During Henry's press conference near the end, there is a shot behind his head showing the entire audience. On the far wall opposite Henry, two Union Jack flags are hung vertically. The one on the right is hung upside down. The proper way to hang the flag dictates that the thick white stripe in the upper left-hand corner is on top of the smaller red stripe, as correctly seen on the flag on the left.
In order to move in any direction a boat needs a means of propulsion, in the case of a rowing boat that will be oars. After falling into the water Daphne and Ian climb back on the boat and start making out lying down at the bottom. No oars, no person rowing. In the next shot, while they are still on the bottom, the boat is moving forward under the bridge, which is physically impossible.

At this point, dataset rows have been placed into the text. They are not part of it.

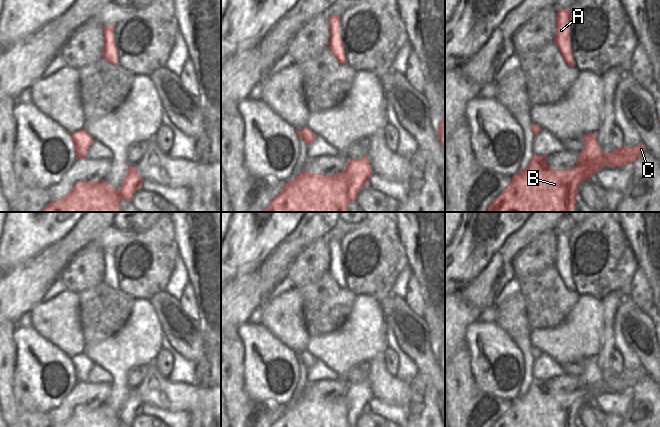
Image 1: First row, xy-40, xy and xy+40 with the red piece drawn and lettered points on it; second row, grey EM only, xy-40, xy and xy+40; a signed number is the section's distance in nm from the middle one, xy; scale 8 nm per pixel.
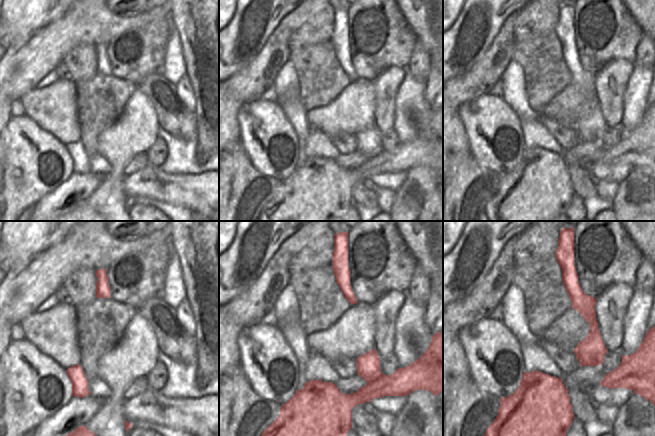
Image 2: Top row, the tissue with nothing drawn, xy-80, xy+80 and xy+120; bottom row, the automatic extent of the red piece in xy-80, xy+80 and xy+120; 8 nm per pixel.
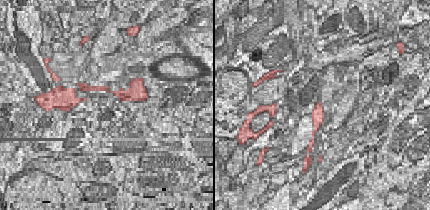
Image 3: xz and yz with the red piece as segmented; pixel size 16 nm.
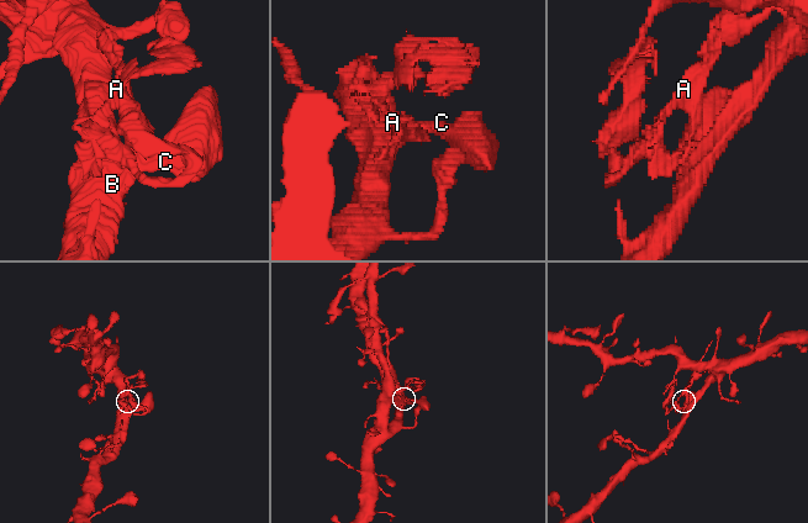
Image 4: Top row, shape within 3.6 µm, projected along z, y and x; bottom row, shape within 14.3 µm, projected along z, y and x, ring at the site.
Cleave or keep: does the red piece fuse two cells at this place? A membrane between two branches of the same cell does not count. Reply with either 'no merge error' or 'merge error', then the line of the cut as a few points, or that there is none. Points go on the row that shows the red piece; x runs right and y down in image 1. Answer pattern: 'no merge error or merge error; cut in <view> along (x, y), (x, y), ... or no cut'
merge error; cut in xy+40 along (578, 160), (593, 160), (603, 166)

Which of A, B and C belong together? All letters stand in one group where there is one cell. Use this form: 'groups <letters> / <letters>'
groups A C / B

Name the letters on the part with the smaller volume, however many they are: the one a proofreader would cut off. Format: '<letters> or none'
A, C.

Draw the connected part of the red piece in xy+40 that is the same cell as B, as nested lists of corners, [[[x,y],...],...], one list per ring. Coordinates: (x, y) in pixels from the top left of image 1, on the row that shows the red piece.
[[[533,155],[527,167],[511,178],[508,186],[490,203],[486,212],[570,212],[577,204],[578,186],[604,167],[595,161],[578,161],[569,169],[553,169],[546,158],[547,155]]]

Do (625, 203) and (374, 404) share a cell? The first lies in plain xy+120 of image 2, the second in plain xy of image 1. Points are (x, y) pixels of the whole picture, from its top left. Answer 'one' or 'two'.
two

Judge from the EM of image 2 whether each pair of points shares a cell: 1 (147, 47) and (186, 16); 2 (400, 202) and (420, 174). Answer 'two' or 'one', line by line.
1: two
2: one

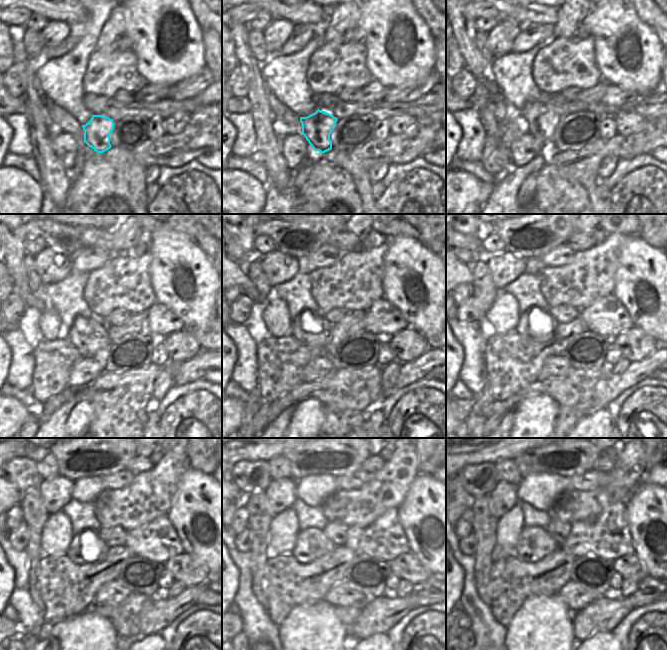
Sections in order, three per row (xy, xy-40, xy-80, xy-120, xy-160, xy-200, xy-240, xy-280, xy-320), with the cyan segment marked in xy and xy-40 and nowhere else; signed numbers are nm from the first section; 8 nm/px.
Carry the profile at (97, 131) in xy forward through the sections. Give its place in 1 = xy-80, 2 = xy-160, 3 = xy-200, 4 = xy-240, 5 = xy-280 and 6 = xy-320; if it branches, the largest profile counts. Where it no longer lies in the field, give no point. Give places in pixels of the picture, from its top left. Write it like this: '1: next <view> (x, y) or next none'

Much is made of Henry disclaiming his seat in the House of Lords as a hereditary peer, something that was not possible to do until 2014 without giving up the peerage entirely. However, the House of Lords Act 1999 removed the right of hereditary peers to sit in the Lords, mooting the issue. (Only the Lord Great Chamberlain and the Earl Marshal, important ceremonial figures, still sit by right.) Hereditary peers now elect ninety-two of their own to sit in the House - a peer who does not wish to sit simply does not stand for election. Barring unusual circumstances, Henry would have never had a seat in the House of Lords to give up.
While the issue of Henry disclaiming his seat in the House of Lords while remaining a peer is almost certainly an error, the scenario laid out in the film is possible, if rare. While hereditary peers lost the right to sit in the Lords in 1999, a hereditary peer who also holds a life peerage (and some do exist) has a seat in the Lords by right as a life peer, and is ineligible for election to the Commons. In this rare situation, Henry could have disclaimed the life peerage, giving up his seat in the Lords, while retaining his hereditary peerage.
At the New Jersey wedding in the beginning of the film, during the father-daughter dance, there is a shot of the bride's back where you see that only about 5 out of the 30 buttons on her dress are actually buttoned.
When Henry shows up at the wedding to surprise Daphne, you can briefly see Ian getting out of the boat as well. You actually see him twice. Then later her father says he brought along a large present: none other than Ian.
The goof item below may give away important plot points.
When Henry arrives at his press conference to withdraw his candidacy, Clarissa is wearing a solid brown barrette on the back of her head. After Henry punches Alistair in the face and Clarissa is kneeling over him, she is wearing a different barrette.